Tue Apr 9 17:16:29 PDT 2013

================
Comment at: include/lld/Core/Parallel.h:68-69
@@ +67,4 @@
+public:
+  ThreadPoolExecutor(std::size_t threadCount =
+                         std::thread::hardware_concurrency())
+      : _stop(false), _done(threadCount) {
----------------
Michael Spencer wrote:
> Shankar Kalpathi Easwaran wrote:
> > I think size_t is pretty big for a threadcount.
> I'll change it to the return type of hardware_concurrency (unsigned).
The core count is probably not a good choice for the default, since then you risk getting blocked waiting on IO.

Since LLD uses memory-mapped IO, there's no way to do it "async" since the IO will be incurred when you take a major fault (which is transparent to the program). So, for tasks that require IO, you really need as many threads as parallel IO's that you are going to be doing. Another alternative is careful use of madvise(), but I don't think LLD is currently introspective enough about its access patterns to be able to effectively do that at this point.

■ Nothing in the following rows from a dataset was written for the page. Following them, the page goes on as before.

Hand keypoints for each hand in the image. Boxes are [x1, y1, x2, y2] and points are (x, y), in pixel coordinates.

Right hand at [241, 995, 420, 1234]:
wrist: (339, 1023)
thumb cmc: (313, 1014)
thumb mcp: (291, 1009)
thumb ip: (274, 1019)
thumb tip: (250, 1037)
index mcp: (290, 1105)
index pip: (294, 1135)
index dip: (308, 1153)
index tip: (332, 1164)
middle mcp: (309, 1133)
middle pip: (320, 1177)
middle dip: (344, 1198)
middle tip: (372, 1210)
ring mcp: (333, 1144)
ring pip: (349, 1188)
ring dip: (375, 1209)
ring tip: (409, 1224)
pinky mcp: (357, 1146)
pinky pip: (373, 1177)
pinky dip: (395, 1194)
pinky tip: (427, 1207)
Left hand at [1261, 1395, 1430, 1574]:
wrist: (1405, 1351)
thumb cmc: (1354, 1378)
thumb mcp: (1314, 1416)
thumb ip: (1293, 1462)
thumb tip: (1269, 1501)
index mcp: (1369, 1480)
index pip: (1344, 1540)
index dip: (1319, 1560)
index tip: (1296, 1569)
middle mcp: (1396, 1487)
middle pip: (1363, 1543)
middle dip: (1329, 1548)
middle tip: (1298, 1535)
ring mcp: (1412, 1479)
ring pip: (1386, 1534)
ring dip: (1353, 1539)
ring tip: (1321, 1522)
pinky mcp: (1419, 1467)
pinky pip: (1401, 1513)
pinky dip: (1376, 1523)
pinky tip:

For compute-intensive tasks though, core count is probably fine. So I would discourage having a this take a default. Only the client of the API really knows how much parallelism they need, and they should specify it explicitly.

================
Comment at: include/lld/Core/Parallel.h:198
@@ +197,3 @@
+  // Do a sequential sort for small inputs.
+  if (std::distance(start, end) < detail::minParallelSize || depth > maxDepth) {
+    std::sort(start, end, comp);
----------------
This algorithm can go quadratic. You should fall back to std::sort if the depth becomes larger than logarithmic in the length of the range to be sorted to ensure n*log(n). Also, it would make sense to fall back to std::sort if the depth gets greater than log2(coreCount) to avoid increasing the parallelism beyond the number of cores.

================
Comment at: include/lld/Core/Parallel.h:213-219
@@ +212,9 @@
+
+  // Recurse.
+  tg.spawn([=, &tg] {
+    parallel_quick_sort(start, pivot, comp, tg, depth + 1);
+  });
+  tg.spawn([=, &tg] {
+    parallel_quick_sort(pivot + 1, end, comp, tg, depth + 1);
+  });
+}
----------------
You can "tail call" into one of these.

================
Comment at: include/lld/Core/Parallel.h:194-196
@@ +193,5 @@
+
+template <class RandomAccessIterator, class Comp>
+void parallel_quick_sort(RandomAccessIterator start, RandomAccessIterator end,
+                         const Comp &comp, TaskGroup &tg, size_t depth = 0) {
+  // Do a sequential sort for small inputs.
----------------
Have you benchmarked this? I'm curious what the cutoff is before this starts beating std::sort. (especially libcxx's std::sort). I wouldn't be surprised if the cutoff is *very* large.

http://llvm-reviews.chandlerc.com/D649